## Activity
For the entries below, the expected answer is the line with "right eye: (487, 355)", the line with "nose: (443, 286)", and every line between them, exactly as written, and nothing more.

Body or hand keypoint data
▼▼▼
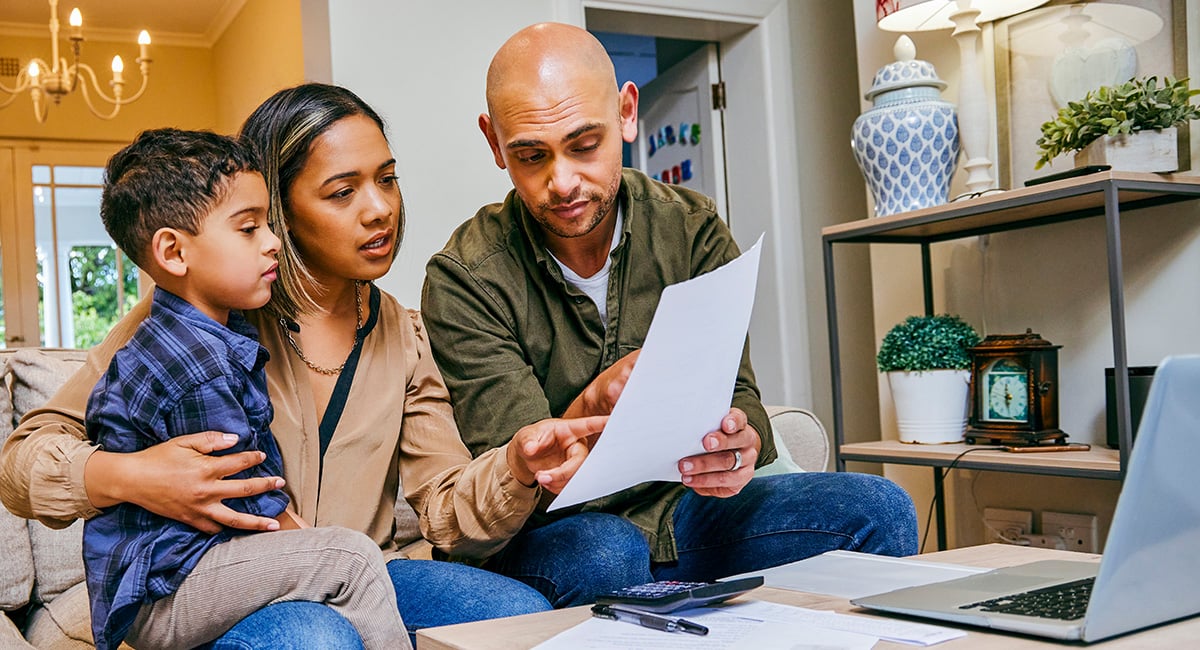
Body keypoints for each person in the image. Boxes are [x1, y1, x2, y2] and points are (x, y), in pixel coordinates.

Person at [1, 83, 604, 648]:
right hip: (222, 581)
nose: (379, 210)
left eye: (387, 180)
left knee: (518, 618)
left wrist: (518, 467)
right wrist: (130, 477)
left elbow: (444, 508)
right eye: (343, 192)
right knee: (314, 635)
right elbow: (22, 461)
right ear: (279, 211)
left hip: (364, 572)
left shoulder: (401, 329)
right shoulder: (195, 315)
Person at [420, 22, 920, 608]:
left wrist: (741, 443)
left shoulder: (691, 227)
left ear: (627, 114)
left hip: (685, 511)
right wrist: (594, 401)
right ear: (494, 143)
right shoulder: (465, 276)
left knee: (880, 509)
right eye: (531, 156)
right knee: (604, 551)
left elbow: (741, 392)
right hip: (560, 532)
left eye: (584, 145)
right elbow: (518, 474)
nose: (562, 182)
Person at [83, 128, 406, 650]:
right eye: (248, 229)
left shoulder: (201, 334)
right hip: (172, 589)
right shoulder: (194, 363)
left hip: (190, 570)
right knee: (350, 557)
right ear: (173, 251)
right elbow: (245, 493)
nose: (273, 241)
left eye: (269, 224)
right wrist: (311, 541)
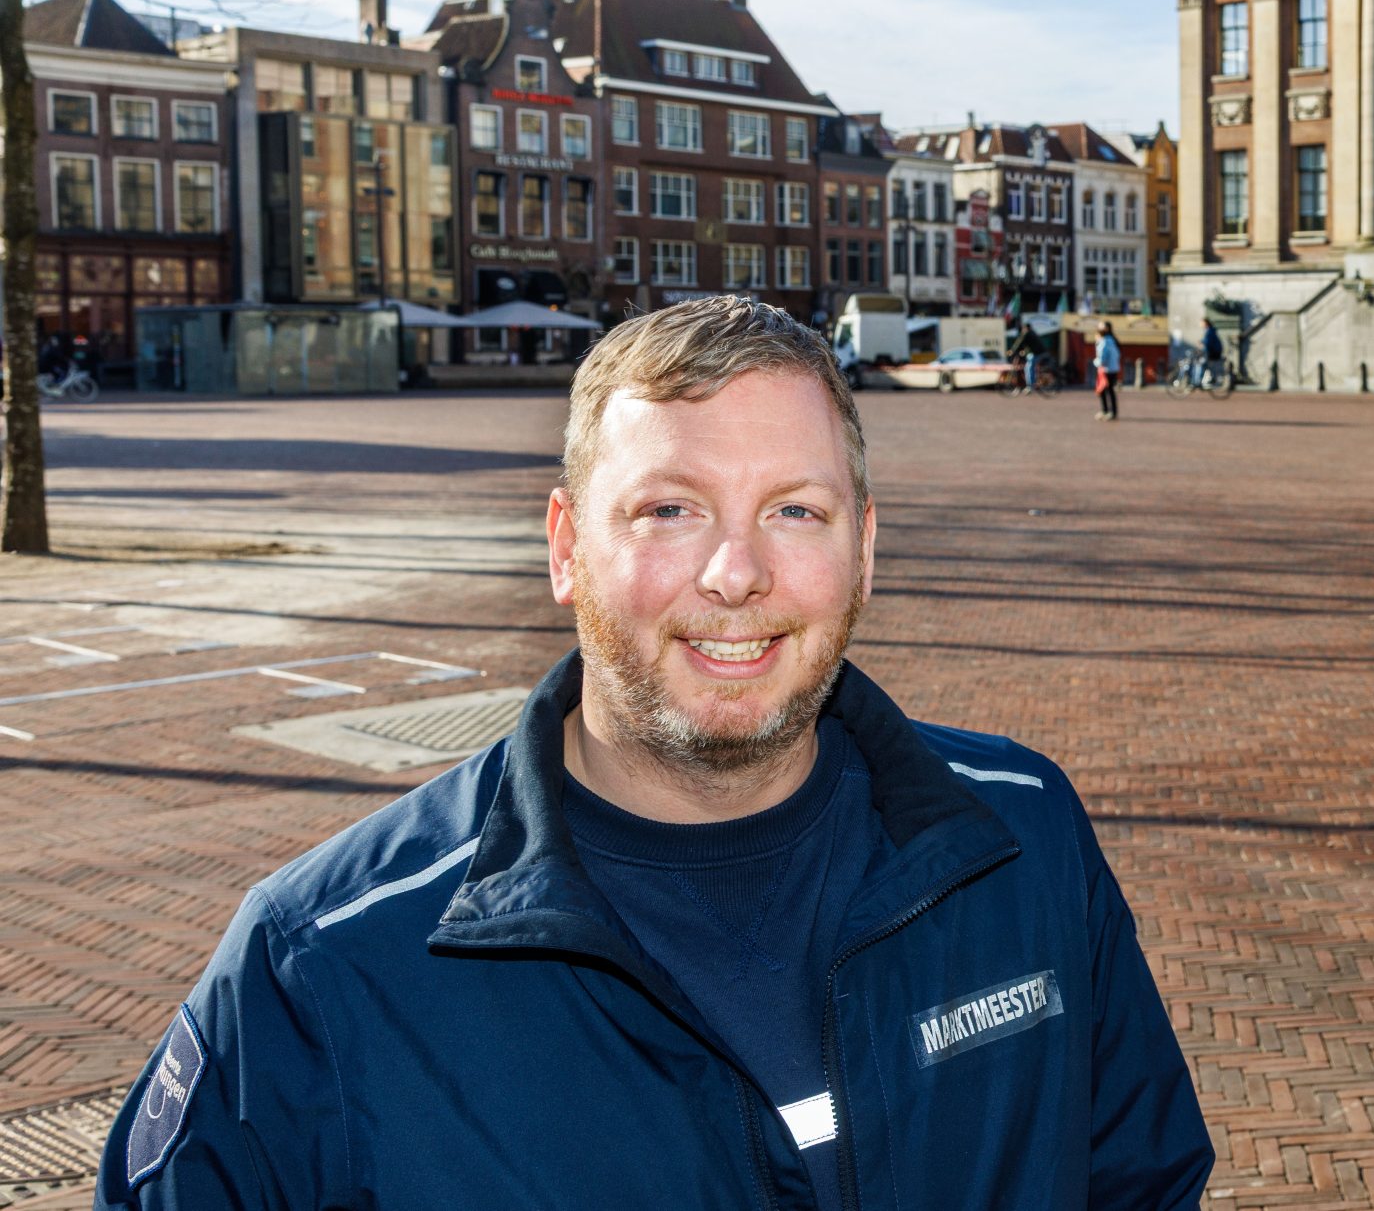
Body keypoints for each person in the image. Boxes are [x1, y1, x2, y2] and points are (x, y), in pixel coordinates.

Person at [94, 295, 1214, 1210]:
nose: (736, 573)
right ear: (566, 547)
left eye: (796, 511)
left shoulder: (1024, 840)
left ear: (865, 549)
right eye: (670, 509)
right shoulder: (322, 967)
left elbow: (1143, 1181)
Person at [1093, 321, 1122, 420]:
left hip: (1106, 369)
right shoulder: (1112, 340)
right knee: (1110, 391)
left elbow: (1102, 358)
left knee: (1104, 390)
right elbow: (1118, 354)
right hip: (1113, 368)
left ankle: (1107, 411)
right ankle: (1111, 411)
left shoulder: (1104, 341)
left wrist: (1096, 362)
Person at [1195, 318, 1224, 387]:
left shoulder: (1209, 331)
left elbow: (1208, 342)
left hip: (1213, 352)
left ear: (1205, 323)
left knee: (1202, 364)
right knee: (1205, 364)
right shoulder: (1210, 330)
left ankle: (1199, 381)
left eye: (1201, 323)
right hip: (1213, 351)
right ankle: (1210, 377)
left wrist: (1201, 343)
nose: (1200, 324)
▲▲▲
▼▼▼
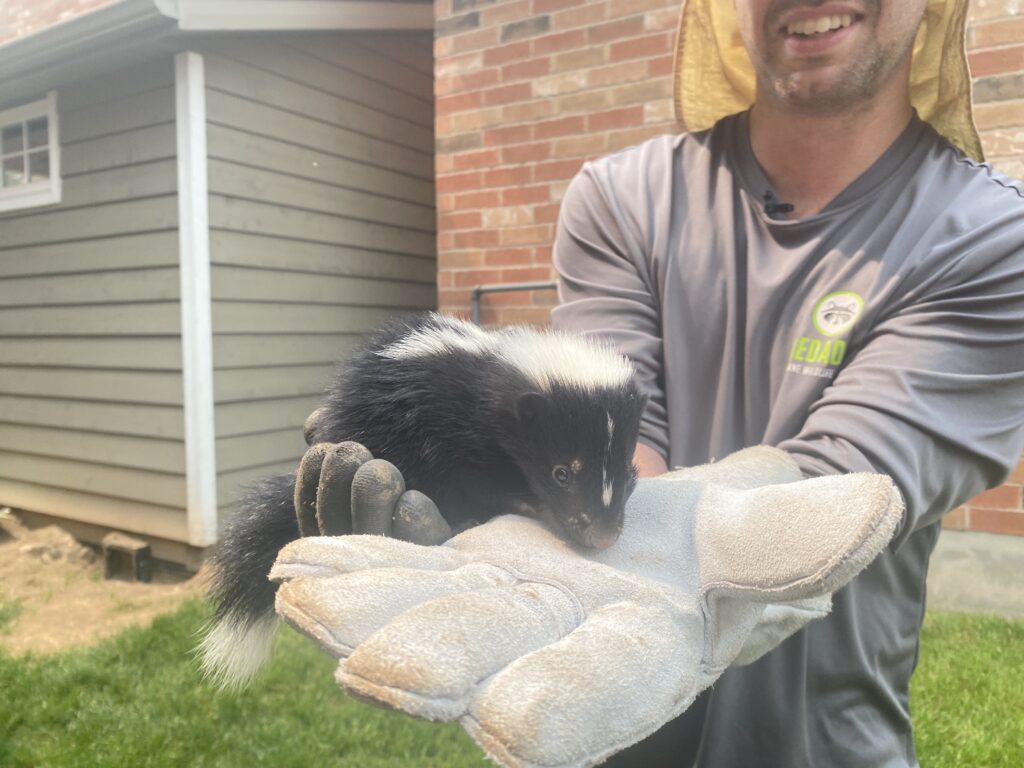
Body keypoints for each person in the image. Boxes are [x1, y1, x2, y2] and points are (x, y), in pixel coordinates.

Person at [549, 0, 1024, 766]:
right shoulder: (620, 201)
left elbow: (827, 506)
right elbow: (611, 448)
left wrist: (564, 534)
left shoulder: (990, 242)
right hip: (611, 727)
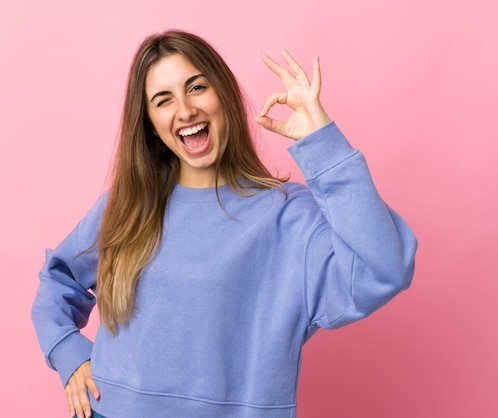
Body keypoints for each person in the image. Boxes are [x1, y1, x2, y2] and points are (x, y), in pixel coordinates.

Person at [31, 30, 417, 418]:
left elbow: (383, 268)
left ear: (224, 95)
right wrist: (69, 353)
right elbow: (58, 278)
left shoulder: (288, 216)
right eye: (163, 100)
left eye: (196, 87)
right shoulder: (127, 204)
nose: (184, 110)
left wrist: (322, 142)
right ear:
▲▲▲
▼▼▼
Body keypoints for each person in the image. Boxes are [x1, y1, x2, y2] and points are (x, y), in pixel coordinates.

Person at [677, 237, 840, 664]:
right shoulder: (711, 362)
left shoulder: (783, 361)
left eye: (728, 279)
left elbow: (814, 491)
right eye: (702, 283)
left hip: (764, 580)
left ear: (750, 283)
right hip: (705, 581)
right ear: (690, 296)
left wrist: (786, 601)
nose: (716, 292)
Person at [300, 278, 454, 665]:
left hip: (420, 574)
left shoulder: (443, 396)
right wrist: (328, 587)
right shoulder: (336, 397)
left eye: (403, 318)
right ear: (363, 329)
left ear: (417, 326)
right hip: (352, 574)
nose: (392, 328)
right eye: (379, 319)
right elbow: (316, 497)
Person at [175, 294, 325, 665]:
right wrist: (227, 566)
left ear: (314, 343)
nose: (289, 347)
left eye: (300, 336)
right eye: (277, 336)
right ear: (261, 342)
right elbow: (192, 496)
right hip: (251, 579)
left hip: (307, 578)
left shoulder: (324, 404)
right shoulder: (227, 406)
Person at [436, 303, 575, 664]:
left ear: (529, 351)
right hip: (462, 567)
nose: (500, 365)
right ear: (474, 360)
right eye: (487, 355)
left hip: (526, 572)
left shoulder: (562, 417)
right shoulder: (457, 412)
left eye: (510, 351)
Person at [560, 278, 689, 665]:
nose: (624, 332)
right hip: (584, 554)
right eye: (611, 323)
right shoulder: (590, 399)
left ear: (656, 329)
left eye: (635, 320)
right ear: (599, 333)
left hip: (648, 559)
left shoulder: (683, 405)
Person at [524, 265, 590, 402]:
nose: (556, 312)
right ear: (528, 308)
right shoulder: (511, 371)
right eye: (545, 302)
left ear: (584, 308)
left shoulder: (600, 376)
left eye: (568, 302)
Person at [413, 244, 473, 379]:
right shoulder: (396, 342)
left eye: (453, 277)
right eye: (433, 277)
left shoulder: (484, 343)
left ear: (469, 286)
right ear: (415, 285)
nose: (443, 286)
▲▲▲
## Worked solution
right eye: (487, 355)
left hip: (526, 572)
left shoulder: (562, 417)
right shoulder: (457, 412)
left eye: (510, 351)
Person at [560, 278, 689, 665]:
nose: (624, 332)
right hip: (584, 554)
right eye: (611, 323)
right shoulder: (590, 399)
left ear: (656, 329)
left eye: (635, 320)
right ear: (599, 333)
left hip: (648, 559)
left shoulder: (683, 405)
Person at [524, 265, 590, 402]:
nose: (556, 312)
right ear: (528, 308)
right shoulder: (511, 371)
right eye: (545, 302)
left ear: (584, 308)
left shoulder: (600, 376)
left eye: (568, 302)
Person at [413, 244, 473, 379]:
right shoulder: (396, 342)
left eye: (453, 277)
right eye: (433, 277)
left shoulder: (484, 343)
left ear: (469, 286)
right ear: (415, 285)
nose: (443, 286)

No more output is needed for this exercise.